Braggs was recently selected as a 2023 Farm Foundation Agricultural Scholar. The program seeks to actively engage policy-oriented graduate student scholars in a year-long series of learning experiences focused on production agriculture, agribusiness, and government.  The goal of the program is to train the next generation of agricultural economists interested agricultural policy, commodity market analysis, agricultural finance, and other fields of applied economics.

Braggs appreciates how the faculty and students of AFRE have encouraged leadership roles.

“They push you to pursue opportunities outside of AFRE and MSU,” she explained. “Which has really helped propel me forward in getting to network with a lot of different people and experience an enlightening graduate student journey.”

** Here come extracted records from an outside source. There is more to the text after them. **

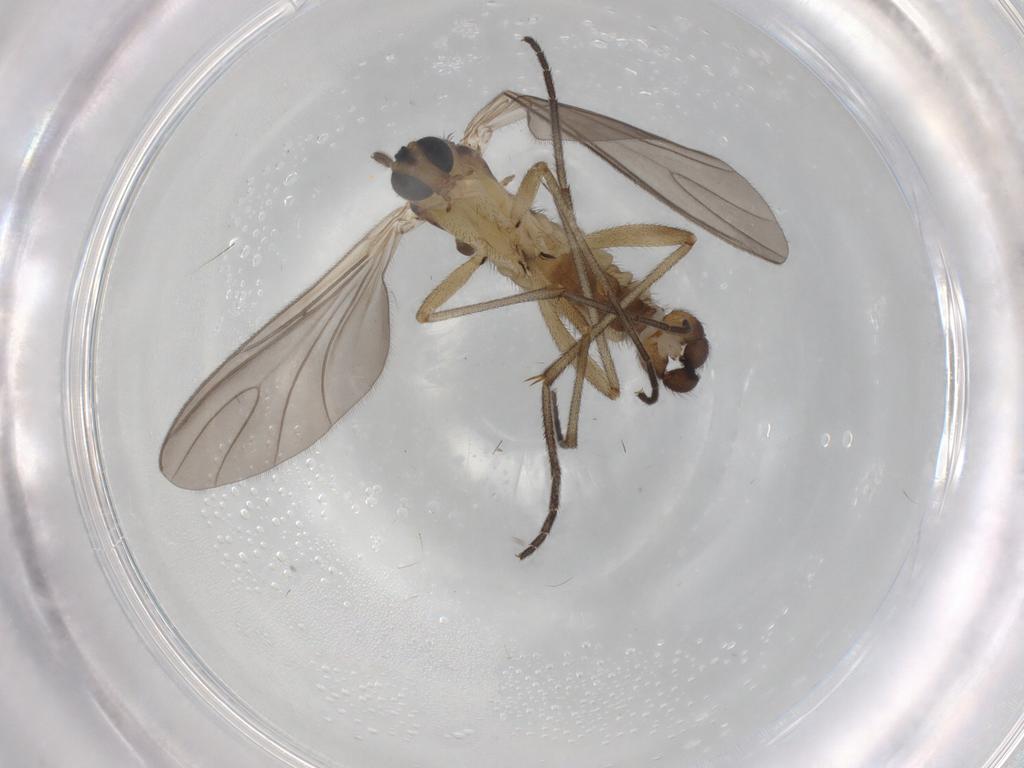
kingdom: Animalia
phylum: Arthropoda
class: Insecta
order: Diptera
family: Sciaridae
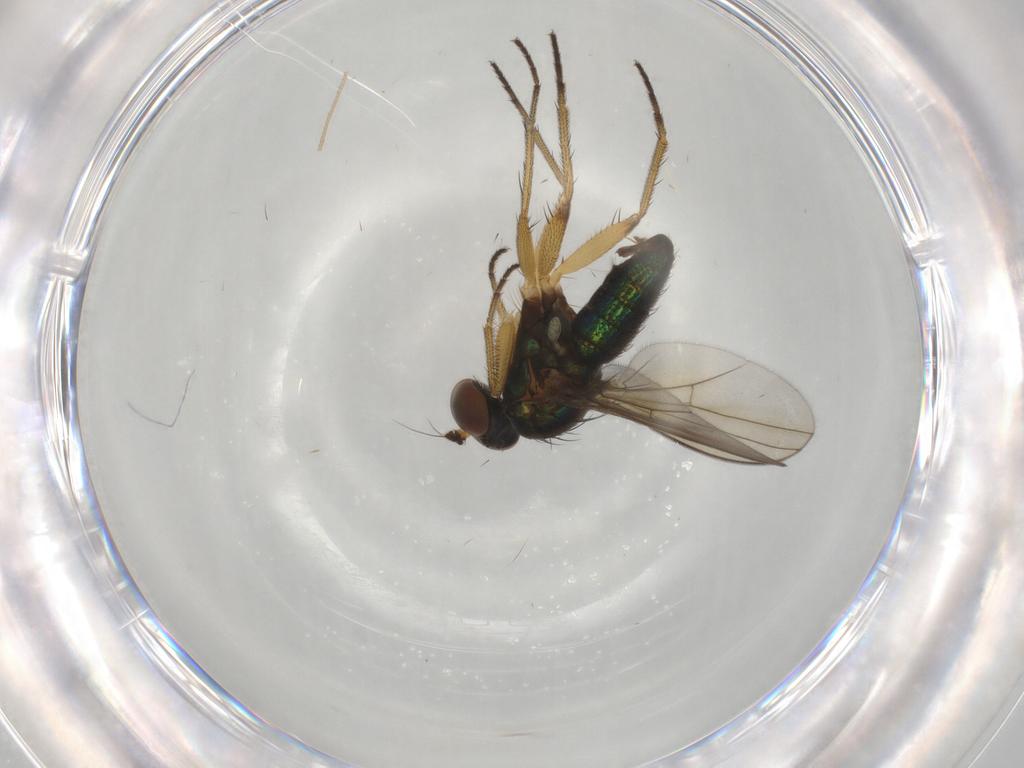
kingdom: Animalia
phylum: Arthropoda
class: Insecta
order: Diptera
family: Dolichopodidae
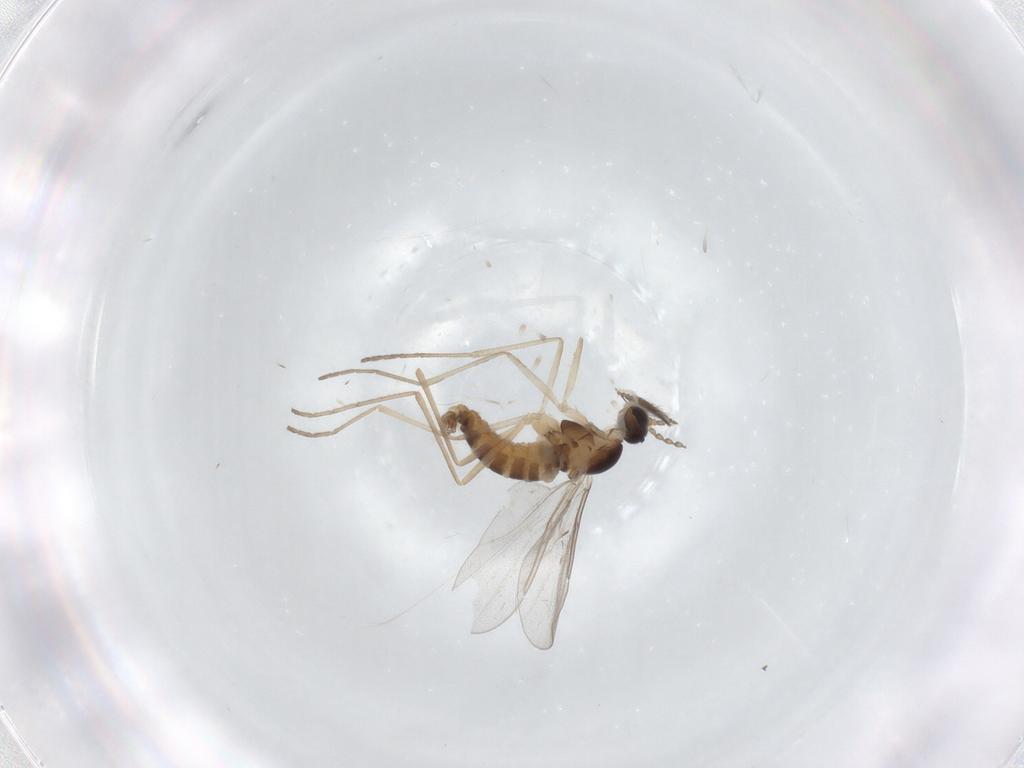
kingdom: Animalia
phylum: Arthropoda
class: Insecta
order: Diptera
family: Cecidomyiidae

Her journey is just beginning, but Braggs aims high.  Her goal is one day to become the U.S. Secretary of Agriculture. On this path, she also hopes to keep helping all people--but especially members of minority groups—to understand the mutual impact that they and agriculture can have on one another.

Braggs has made it her mission to make agriculture more accessible to people of color and erase the stigma surrounding it—stressing that agriculture is not only about farmers and tractors but also about the lasting effects around us.

“There is room for everyone in this space,” Braggs shares. “The hurdle that we have to jump together is changing the perception or the narrative associated with agriculture among all cultural groups. A challenge which I will take head on.”